ITEM 10. DIRECTORS, EXECUTIVE OFFICERS AND CORPORATE GOVERNANCE

Directors and Executive Officers

The Board of Directors (“Board”) of the Company currently consists of nine members. The Board is divided into three classes of Directors serving staggered three-year terms. Directors hold their positions until the annual meeting of shareholders in the year in which their terms expire, and until their respective successors are elected and qualified or until their earlier resignation, removal from office or death. The Executive Officers are those key leadership personnel who are influential and participate in the strategic and tactical decision-making of the Company. They do not typically hold titles customarily used in most business. The Company’s horizontal management approach discourages formal titles and reporting responsibilities, instead favoring an approach that it believes fosters better collaboration and contribution among, between and from all areas of the organization. Therefore, except for the Chief Executive Officer and the Chief Financial Officer, the Executive Officers in the U.S. are simply called Officers. Executive Officers serve at the pleasure of the Board of Directors.

The following table sets forth the names and ages of the Company’s Directors and Executive Officers and the positions they hold with the Company.

 

Name

  Age   

Position

Clyde G. Nixon

  71    Chairman of the Board of Directors (term expiring in 2007)

• **Excerpted records**:
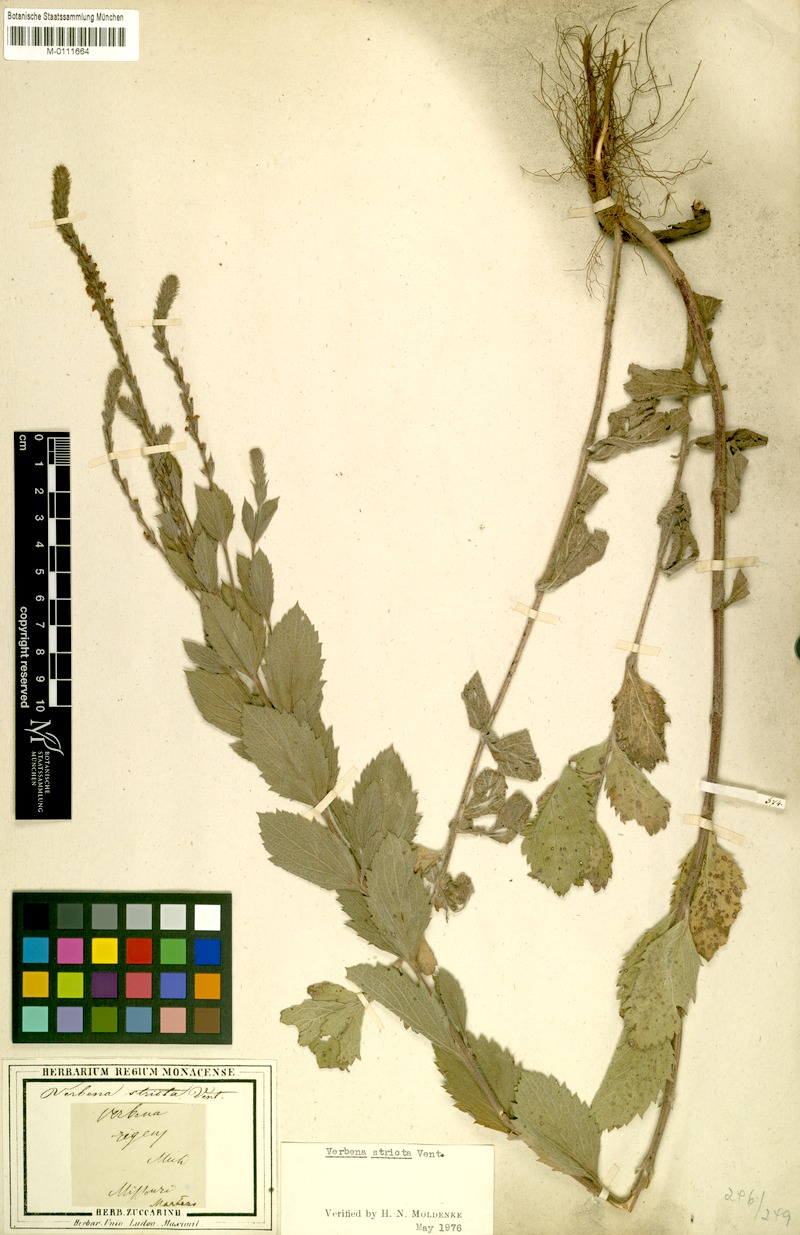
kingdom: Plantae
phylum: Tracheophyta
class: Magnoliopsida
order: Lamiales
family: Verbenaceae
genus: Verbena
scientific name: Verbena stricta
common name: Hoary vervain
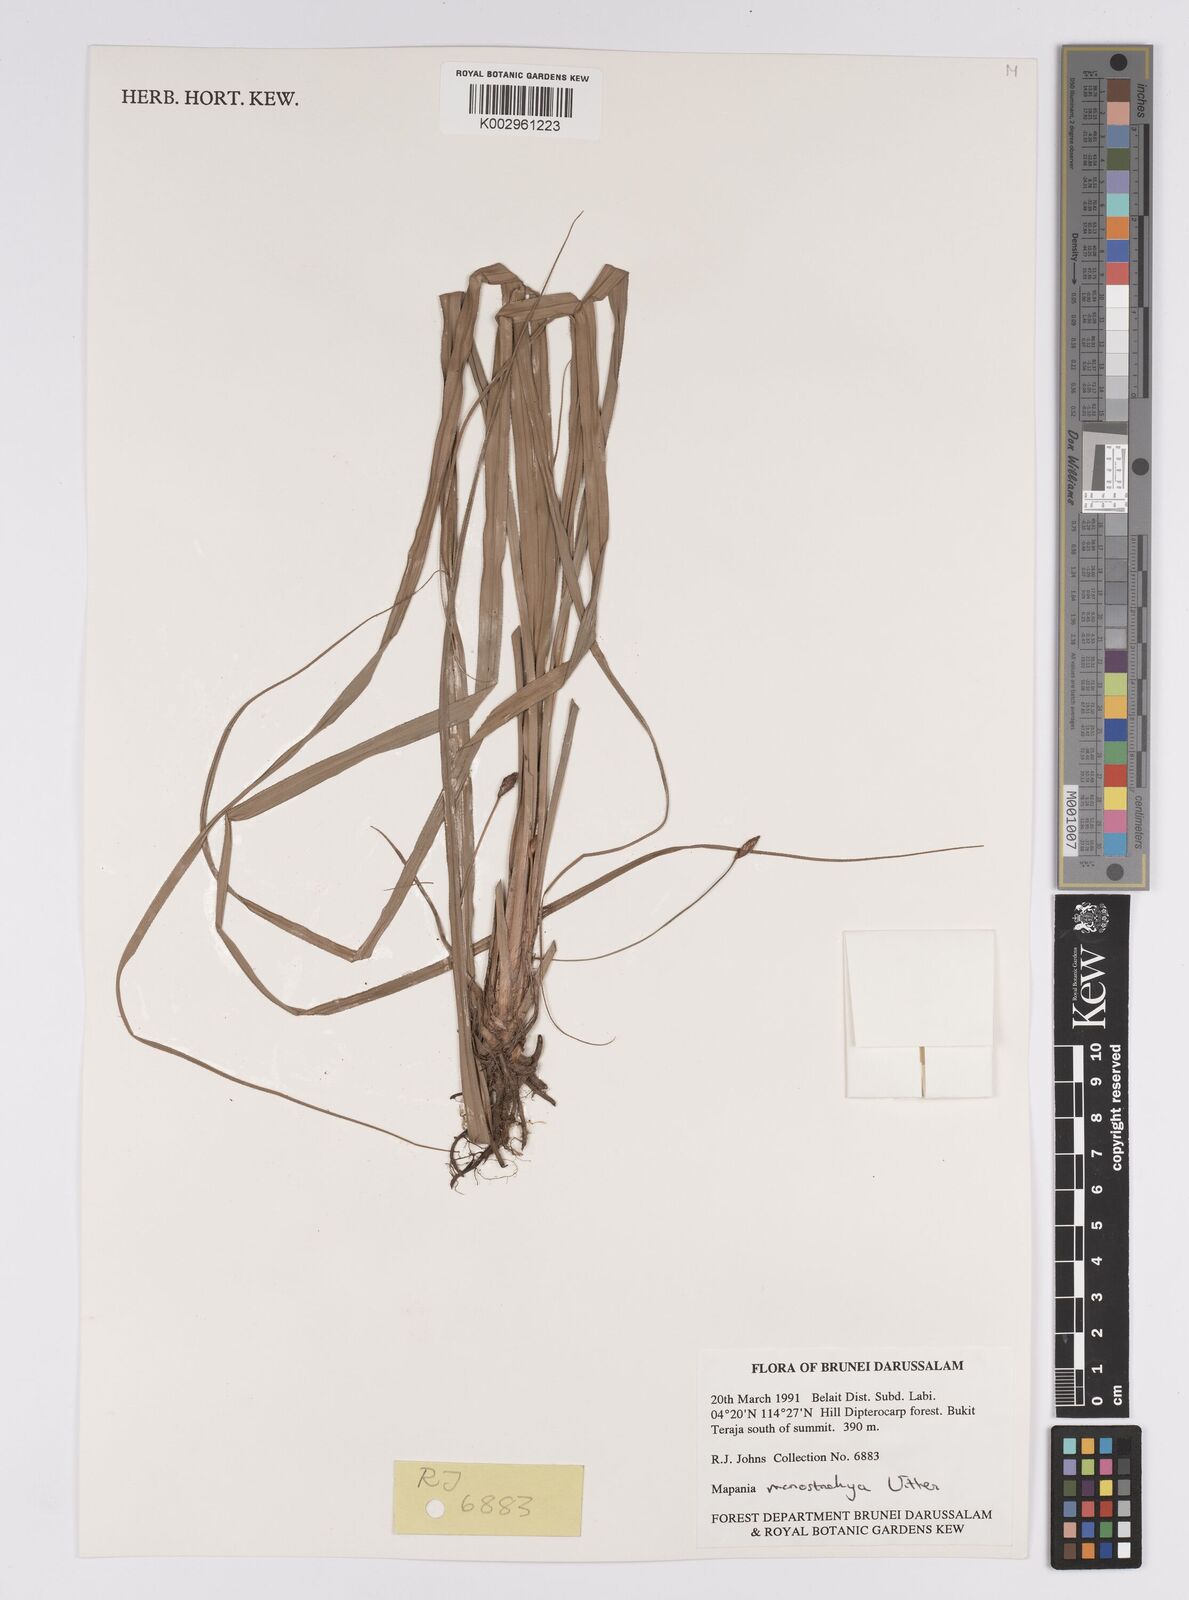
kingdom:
* * *
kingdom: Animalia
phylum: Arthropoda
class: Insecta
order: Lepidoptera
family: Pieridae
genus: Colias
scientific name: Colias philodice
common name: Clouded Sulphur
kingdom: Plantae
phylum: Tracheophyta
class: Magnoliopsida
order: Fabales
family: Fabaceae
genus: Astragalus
--
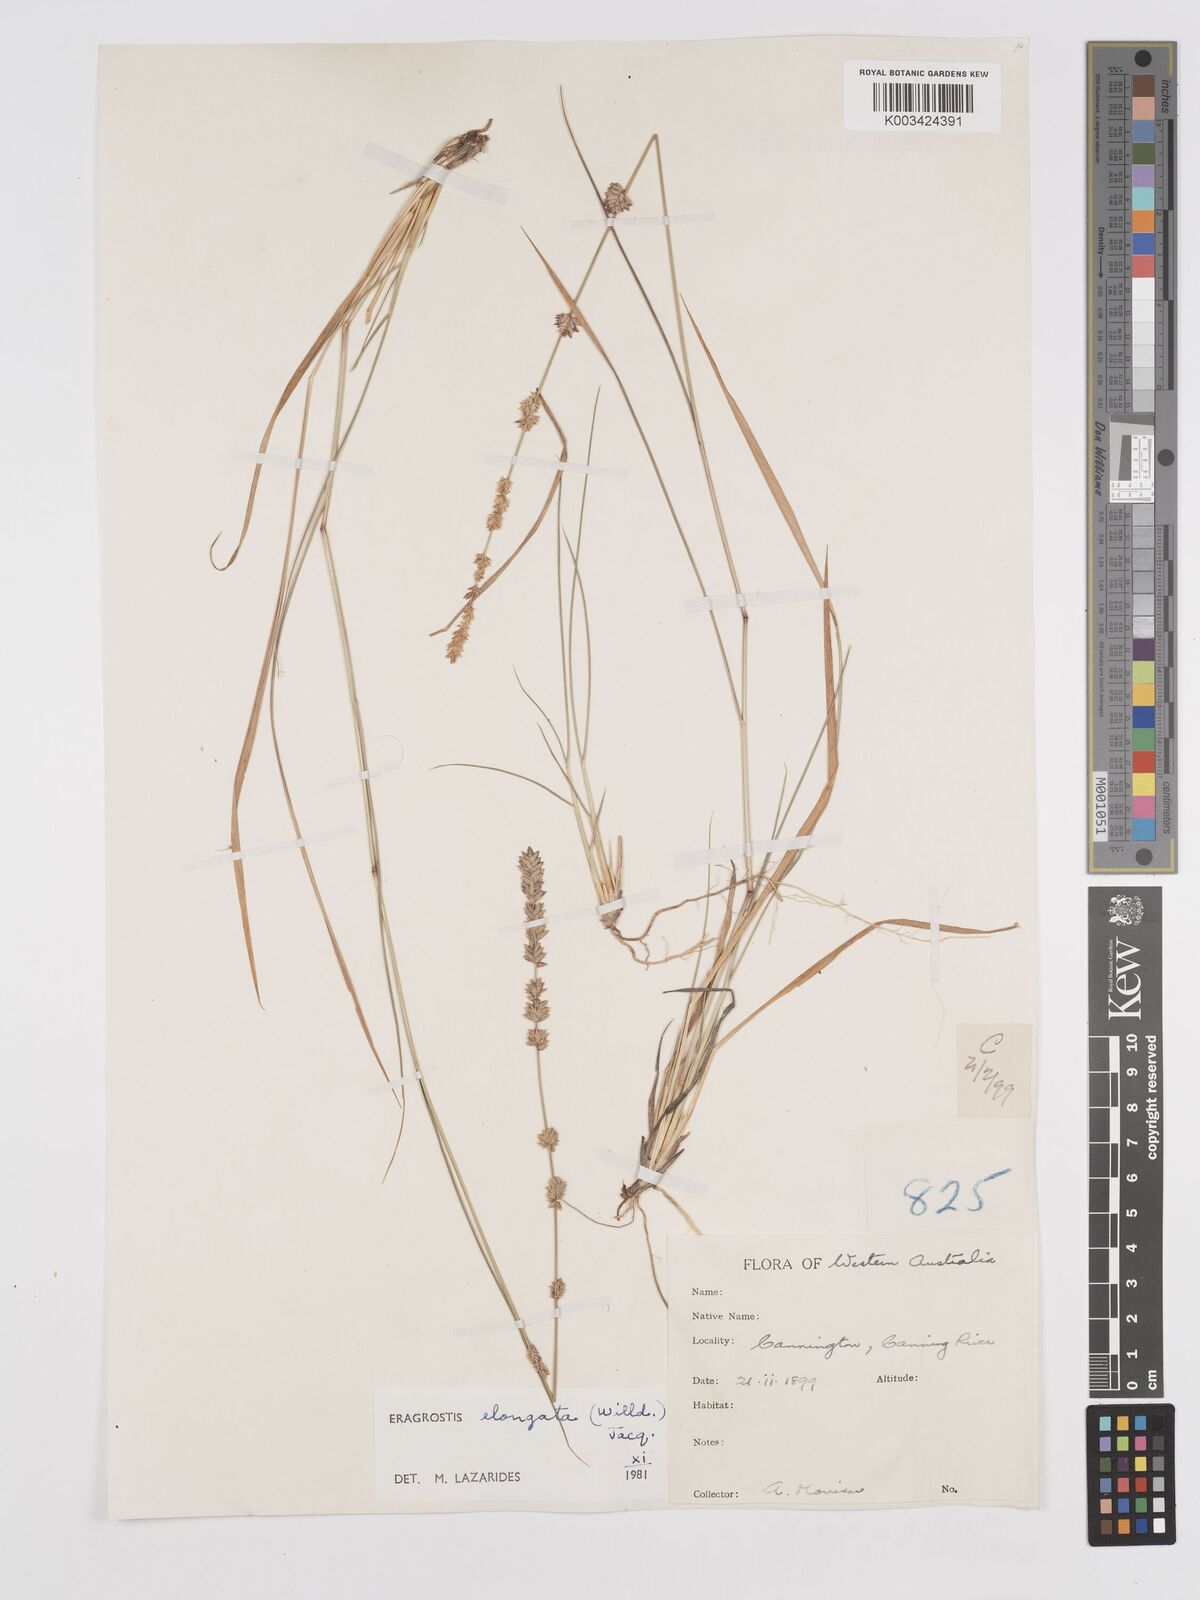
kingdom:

• **Exercise 1**:
Repeat the corporate governance passage between "The following table" and "expiring in 2007)", inclusive.
• **Exercise 2**:
Pick up the corporate governance passage where it ends and keep writing it.
The lines that come after the corporate governance passage are separate material.

• **Reply 1**:
The following table sets forth the names and ages of the Company’s Directors and Executive Officers and the positions they hold with the Company.

 

Name

  Age   

Position

Clyde G. Nixon

  71    Chairman of the Board of Directors (term expiring in 2007)

• **Reply 2**:
Allen J. Carlson

  56    President, Chief Executive Officer, Director (term expiring in 2009)

Jeffrey Cooper

  65    Officer

Tricia L. Fulton

  40    Chief Financial Officer

Peter G. Robson

  62    General Manager, Sun Hydraulics Limited

Tim A. Twitty

  40    Officer

Marc Bertoneche

  60    Director (term expiring in 2007), and a member of the Audit Committee and Audit Committee Financial Expert

John S. Kahler

  67    Director (term expiring in 2009), and a member of the Audit, Compensation and Nominating Committees

Christine L. Koski

  49    Director (term expiring in 2008)

Robert E. Koski

  77    Director (term expiring in 2009)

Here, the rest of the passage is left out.